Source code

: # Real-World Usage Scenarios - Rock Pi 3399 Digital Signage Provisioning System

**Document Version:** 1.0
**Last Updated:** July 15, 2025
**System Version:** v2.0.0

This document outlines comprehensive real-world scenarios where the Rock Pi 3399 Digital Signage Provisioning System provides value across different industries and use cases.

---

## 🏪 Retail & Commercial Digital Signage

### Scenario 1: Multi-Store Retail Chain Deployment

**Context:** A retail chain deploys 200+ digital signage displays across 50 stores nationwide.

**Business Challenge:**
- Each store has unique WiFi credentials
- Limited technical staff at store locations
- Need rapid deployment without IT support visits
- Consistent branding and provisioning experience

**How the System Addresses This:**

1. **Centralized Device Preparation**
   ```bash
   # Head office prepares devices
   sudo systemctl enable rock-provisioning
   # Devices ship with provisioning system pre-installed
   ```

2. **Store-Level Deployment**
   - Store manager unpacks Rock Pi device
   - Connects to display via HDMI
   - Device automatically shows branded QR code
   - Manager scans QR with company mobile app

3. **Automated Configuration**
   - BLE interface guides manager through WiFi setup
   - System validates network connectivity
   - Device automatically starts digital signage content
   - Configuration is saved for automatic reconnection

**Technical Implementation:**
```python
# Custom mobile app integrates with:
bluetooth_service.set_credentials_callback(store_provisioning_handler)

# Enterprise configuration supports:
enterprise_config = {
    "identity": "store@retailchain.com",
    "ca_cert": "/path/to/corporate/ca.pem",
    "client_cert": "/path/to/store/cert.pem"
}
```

__________________________________________________

§ What this task involves
Copy the entries above exactly, leaving none out.

§ Reply to the task
Source code

: # Real-World Usage Scenarios - Rock Pi 3399 Digital Signage Provisioning System

**Document Version:** 1.0
**Last Updated:** July 15, 2025
**System Version:** v2.0.0

This document outlines comprehensive real-world scenarios where the Rock Pi 3399 Digital Signage Provisioning System provides value across different industries and use cases.

---

## 🏪 Retail & Commercial Digital Signage

### Scenario 1: Multi-Store Retail Chain Deployment

**Context:** A retail chain deploys 200+ digital signage displays across 50 stores nationwide.

**Business Challenge:**
- Each store has unique WiFi credentials
- Limited technical staff at store locations
- Need rapid deployment without IT support visits
- Consistent branding and provisioning experience

**How the System Addresses This:**

1. **Centralized Device Preparation**
   ```bash
   # Head office prepares devices
   sudo systemctl enable rock-provisioning
   # Devices ship with provisioning system pre-installed
   ```

2. **Store-Level Deployment**
   - Store manager unpacks Rock Pi device
   - Connects to display via HDMI
   - Device automatically shows branded QR code
   - Manager scans QR with company mobile app

3. **Automated Configuration**
   - BLE interface guides manager through WiFi setup
   - System validates network connectivity
   - Device automatically starts digital signage content
   - Configuration is saved for automatic reconnection

**Technical Implementation:**
```python
# Custom mobile app integrates with:
bluetooth_service.set_credentials_callback(store_provisioning_handler)

# Enterprise configuration supports:
enterprise_config = {
    "identity": "store@retailchain.com",
    "ca_cert": "/path/to/corporate/ca.pem",
    "client_cert": "/path/to/store/cert.pem"
}
```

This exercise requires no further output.